┌─ Wpisy zbioru danych

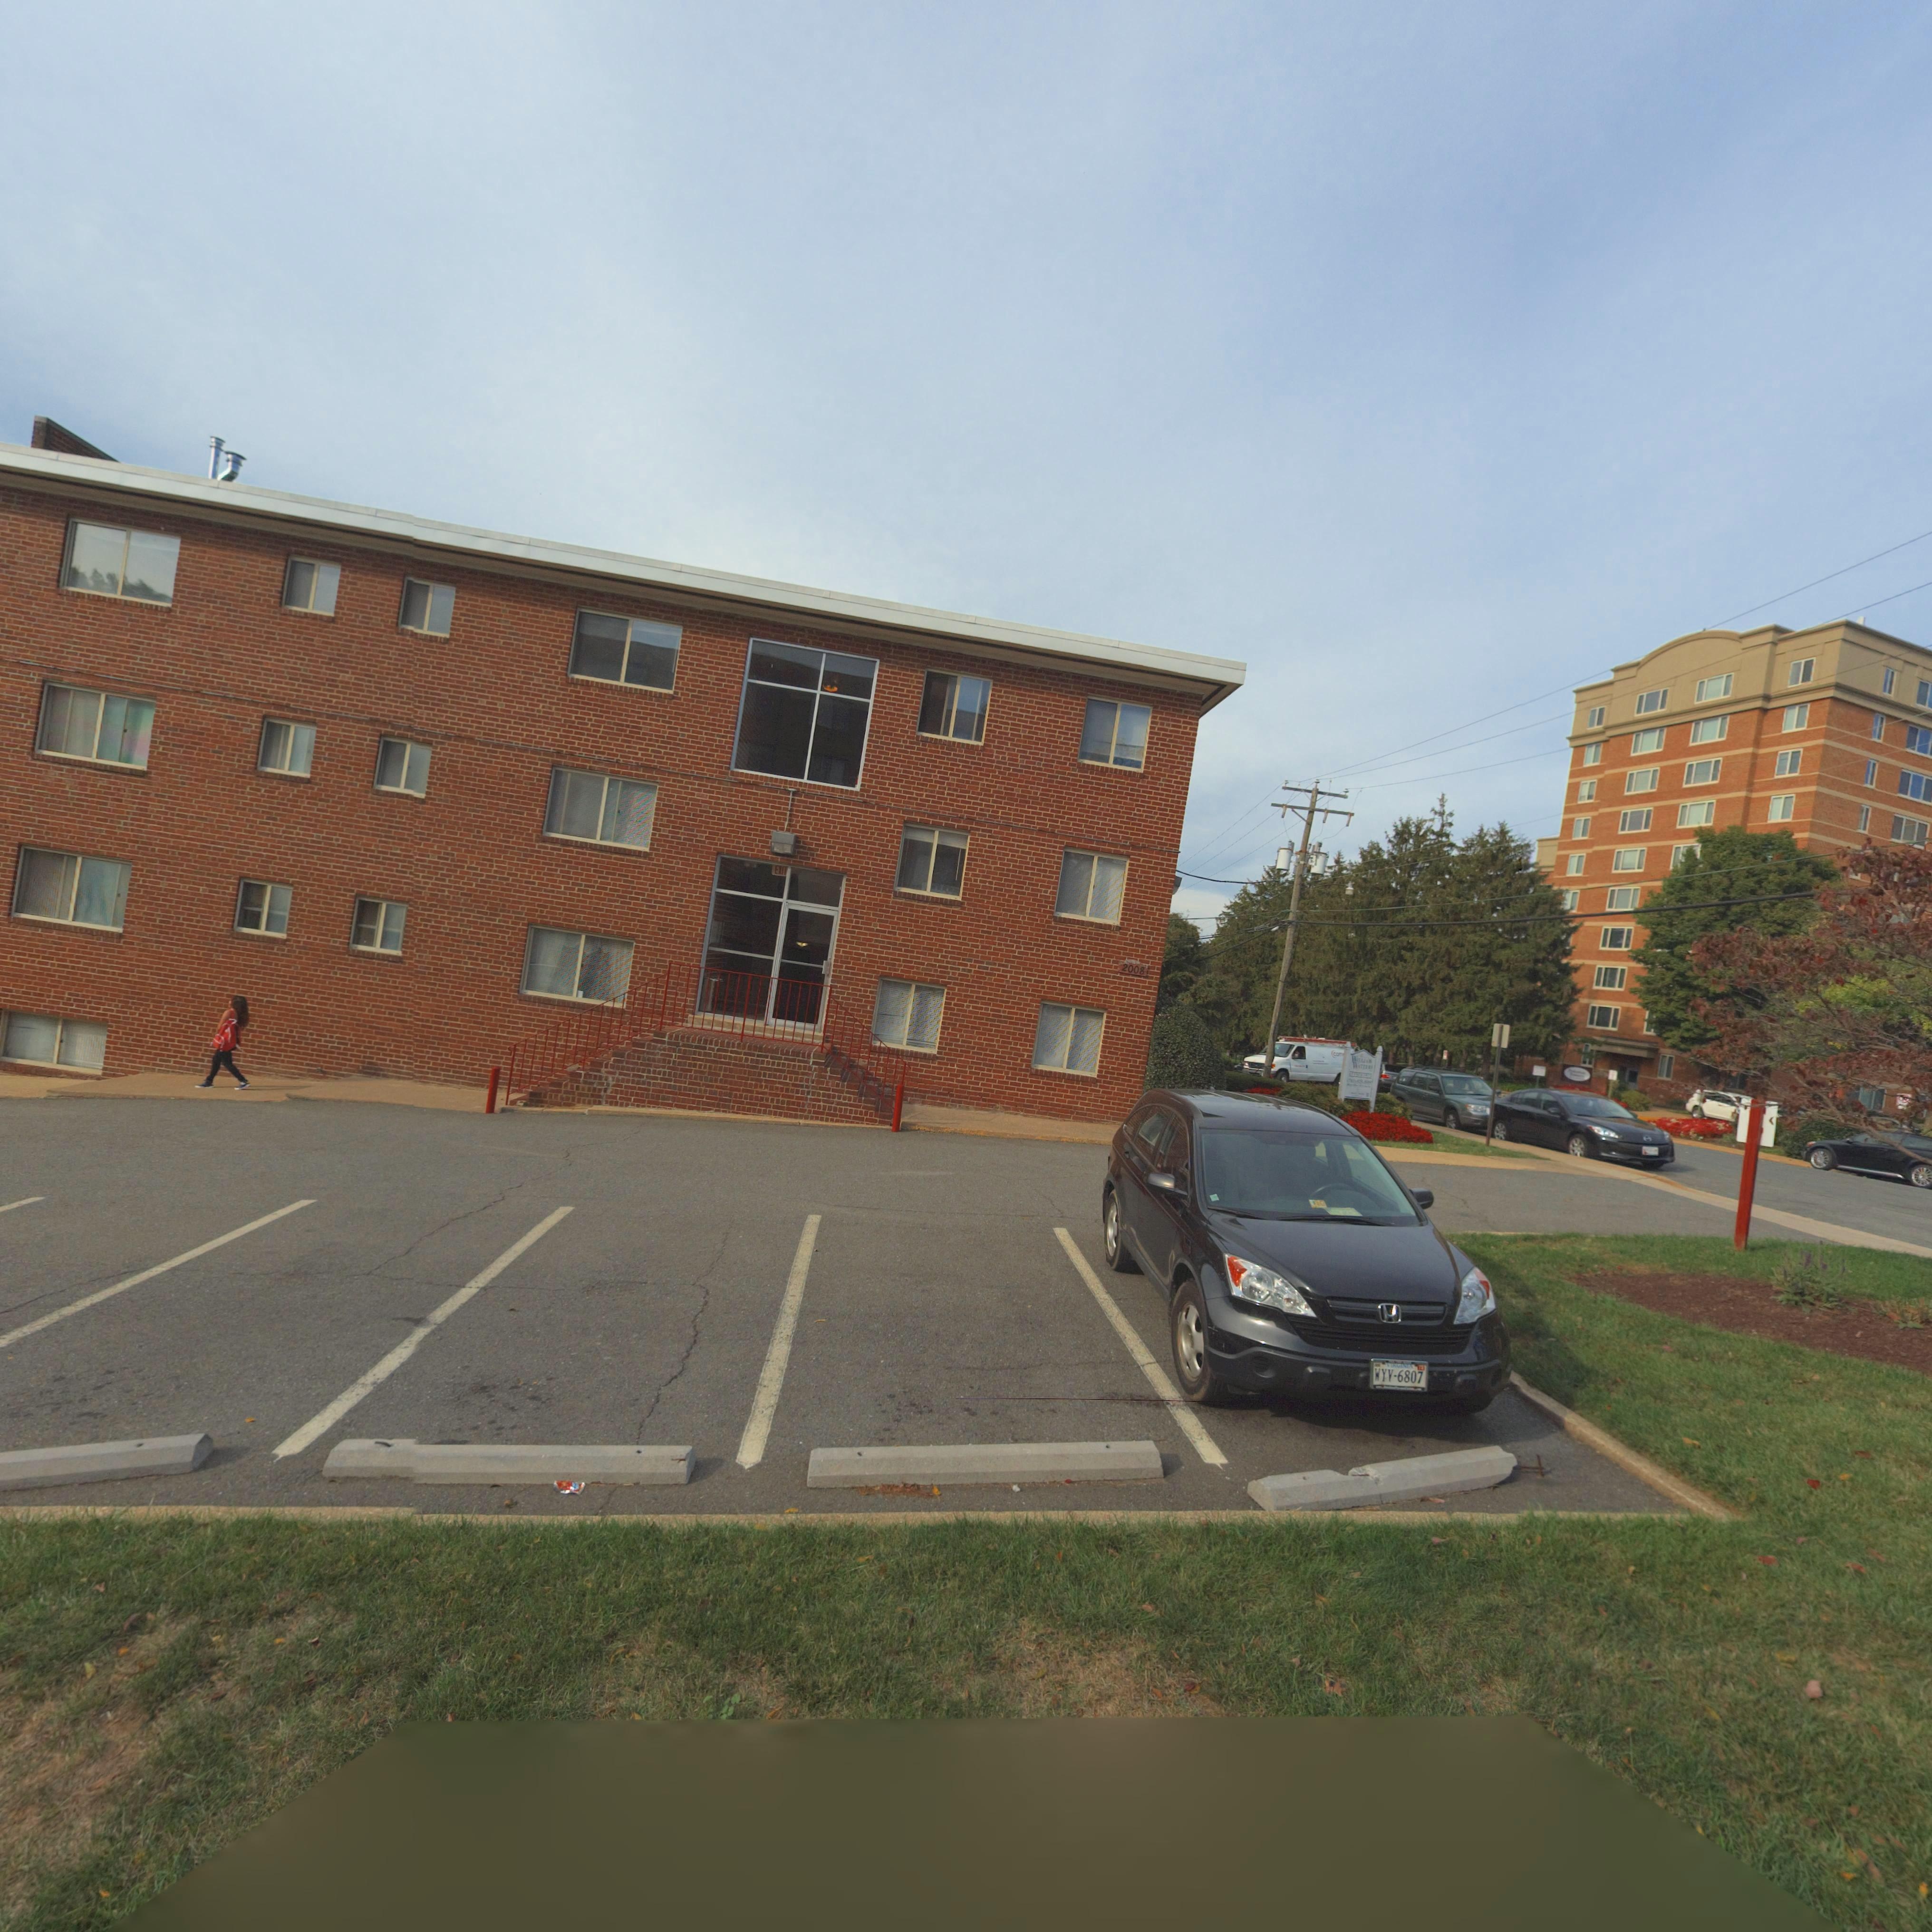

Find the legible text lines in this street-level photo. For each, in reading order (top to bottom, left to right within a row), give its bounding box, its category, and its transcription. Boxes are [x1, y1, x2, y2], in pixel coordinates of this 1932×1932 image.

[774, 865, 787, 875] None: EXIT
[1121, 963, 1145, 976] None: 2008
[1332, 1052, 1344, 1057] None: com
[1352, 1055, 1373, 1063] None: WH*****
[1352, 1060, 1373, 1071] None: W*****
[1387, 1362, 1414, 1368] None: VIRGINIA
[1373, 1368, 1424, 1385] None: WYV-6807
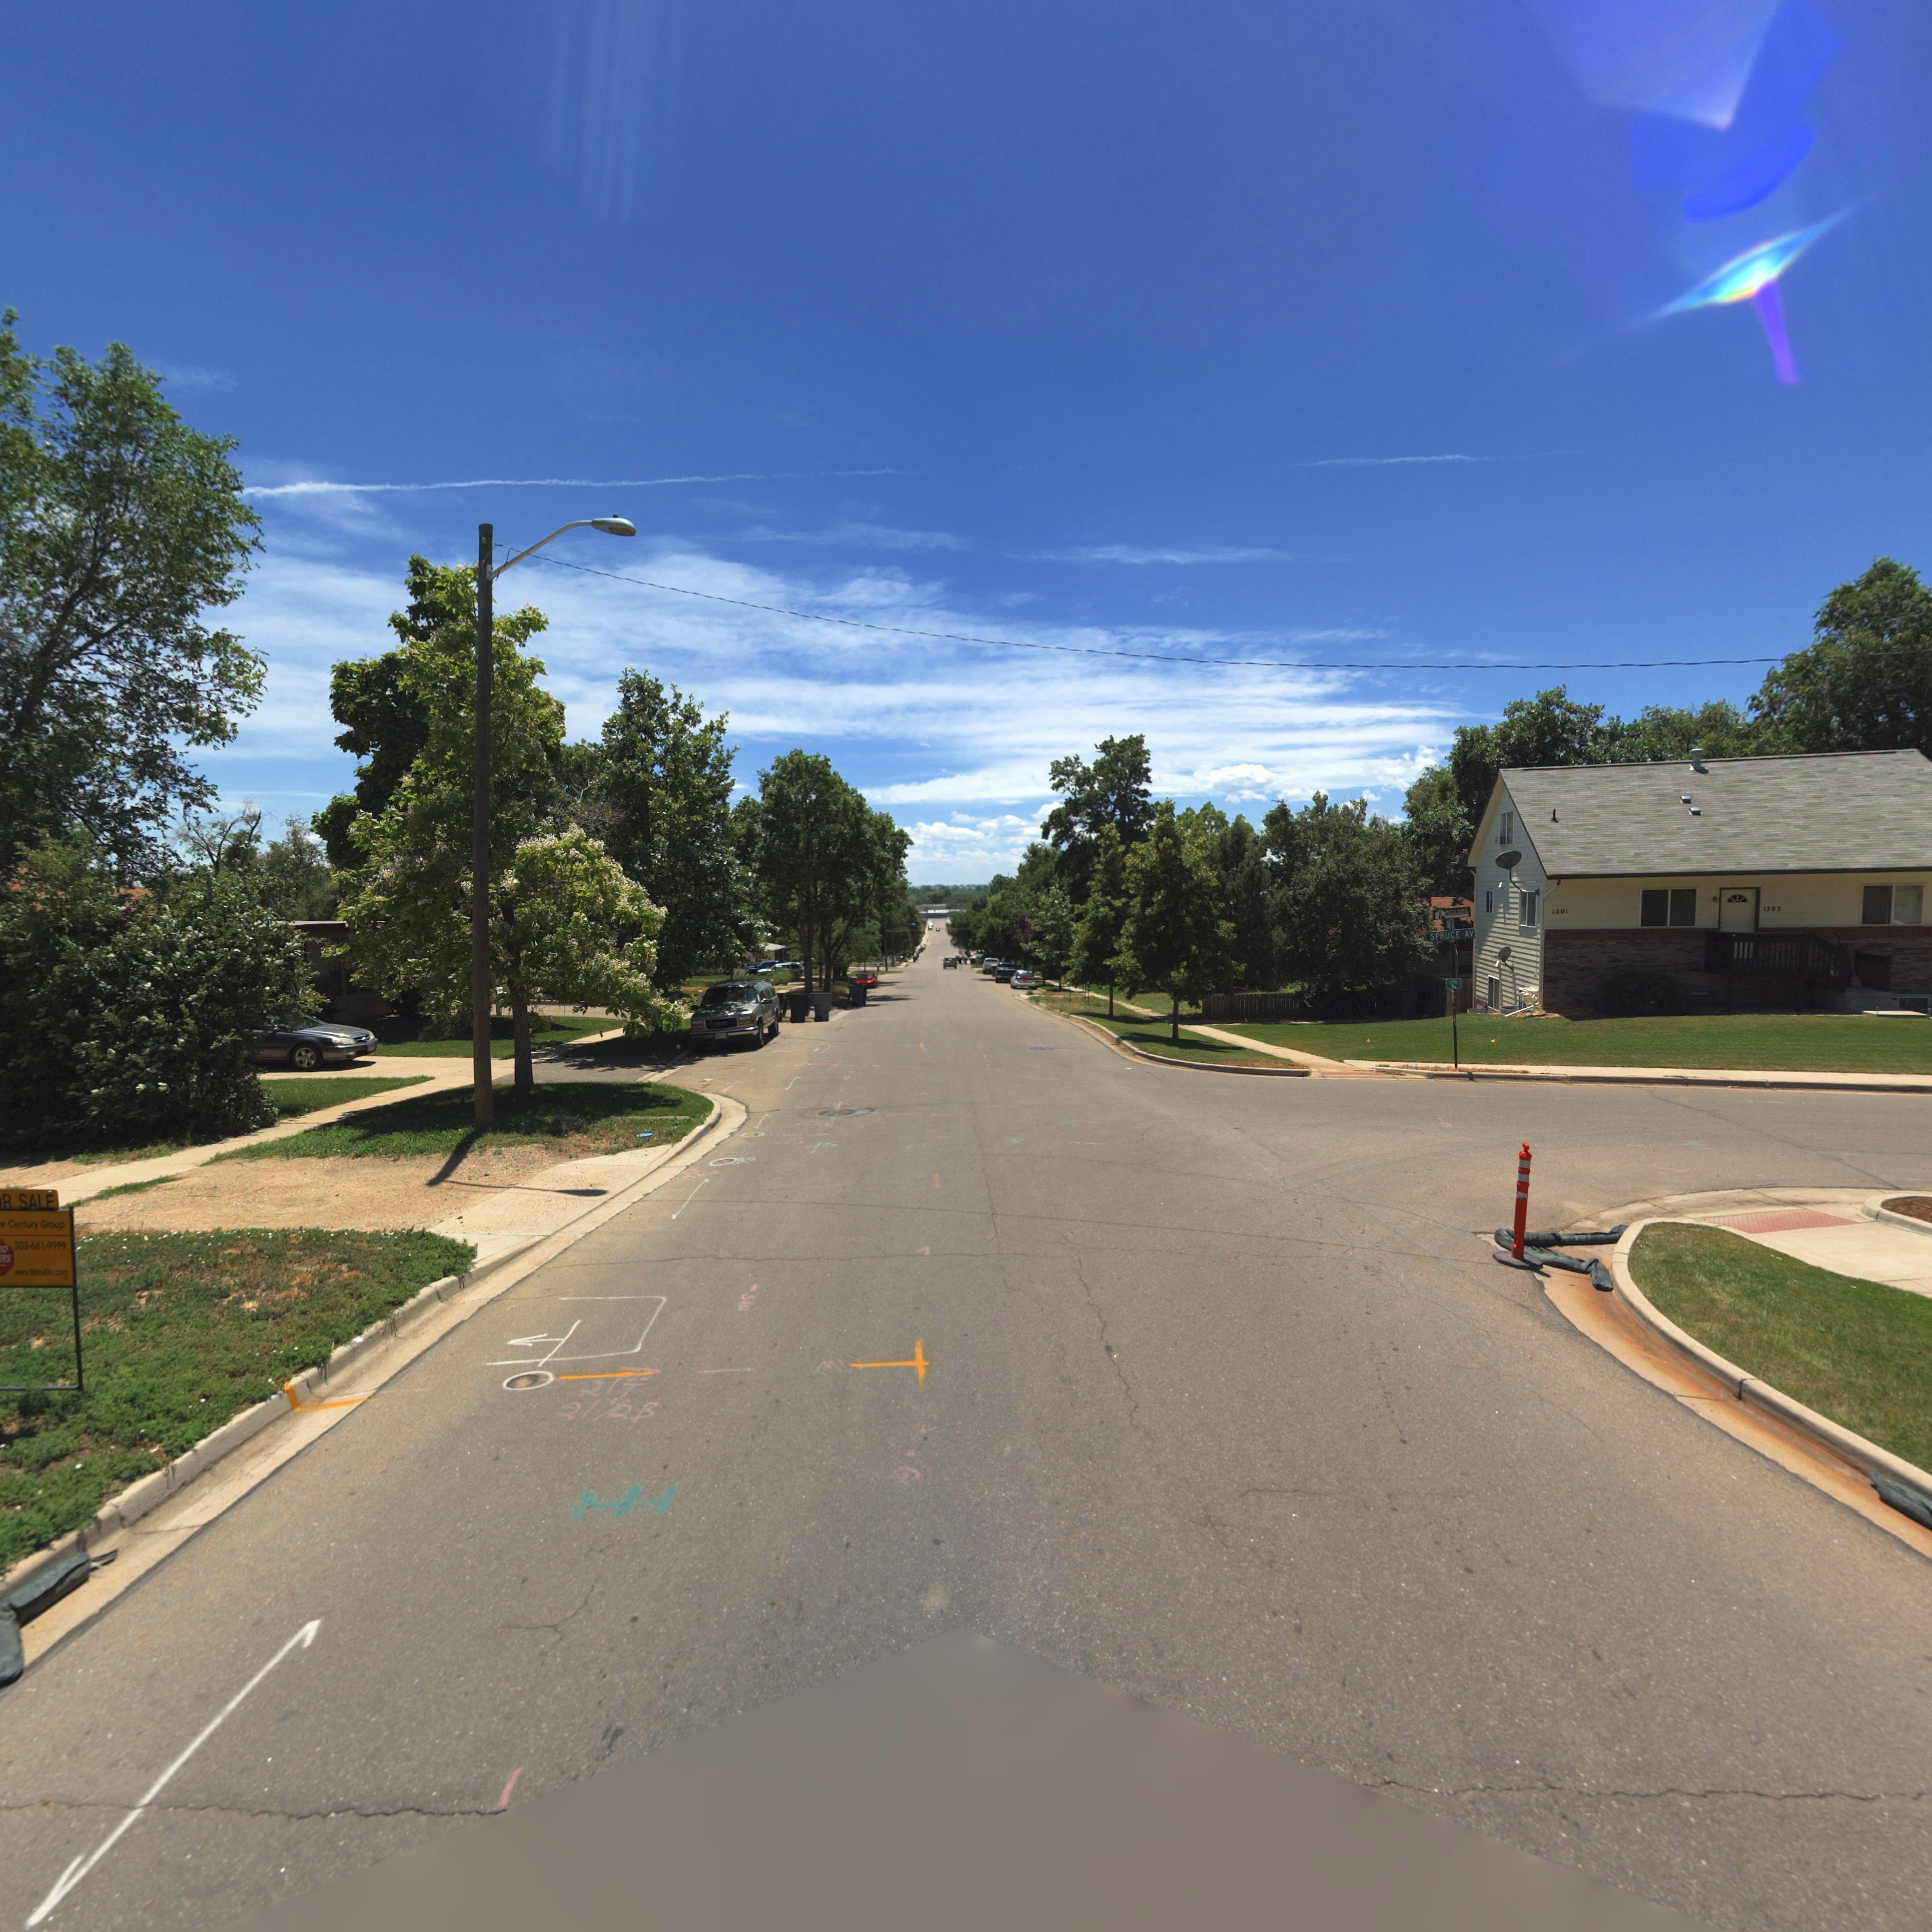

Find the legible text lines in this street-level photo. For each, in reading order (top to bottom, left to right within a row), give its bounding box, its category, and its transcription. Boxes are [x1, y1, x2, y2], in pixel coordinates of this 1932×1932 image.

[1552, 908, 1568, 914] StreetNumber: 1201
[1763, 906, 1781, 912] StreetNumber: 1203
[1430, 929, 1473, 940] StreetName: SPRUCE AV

└─

Co zrobić => Powiel wszystkie wiersze powyżej bez żadnych zmian. Obrazów nie umieszczaj w odpowiedzi.

Pełna odpowiedź =>
Find the legible text lines in this street-level photo. For each, in reading order (top to bottom, left to right within a row), give its bounding box, its category, and its transcription. Boxes are [x1, y1, x2, y2], in pixel coordinates of this 1932×1932 image.

[774, 865, 787, 875] None: EXIT
[1121, 963, 1145, 976] None: 2008
[1332, 1052, 1344, 1057] None: com
[1352, 1055, 1373, 1063] None: WH*****
[1352, 1060, 1373, 1071] None: W*****
[1387, 1362, 1414, 1368] None: VIRGINIA
[1373, 1368, 1424, 1385] None: WYV-6807

Find the legible text lines in this street-level photo. For each, in reading order (top to bottom, left to right within a row), give its bounding box, its category, and its transcription. Boxes are [x1, y1, x2, y2], in pixel coordinates of this 1932×1932 image.

[1552, 908, 1568, 914] StreetNumber: 1201
[1763, 906, 1781, 912] StreetNumber: 1203
[1430, 929, 1473, 940] StreetName: SPRUCE AV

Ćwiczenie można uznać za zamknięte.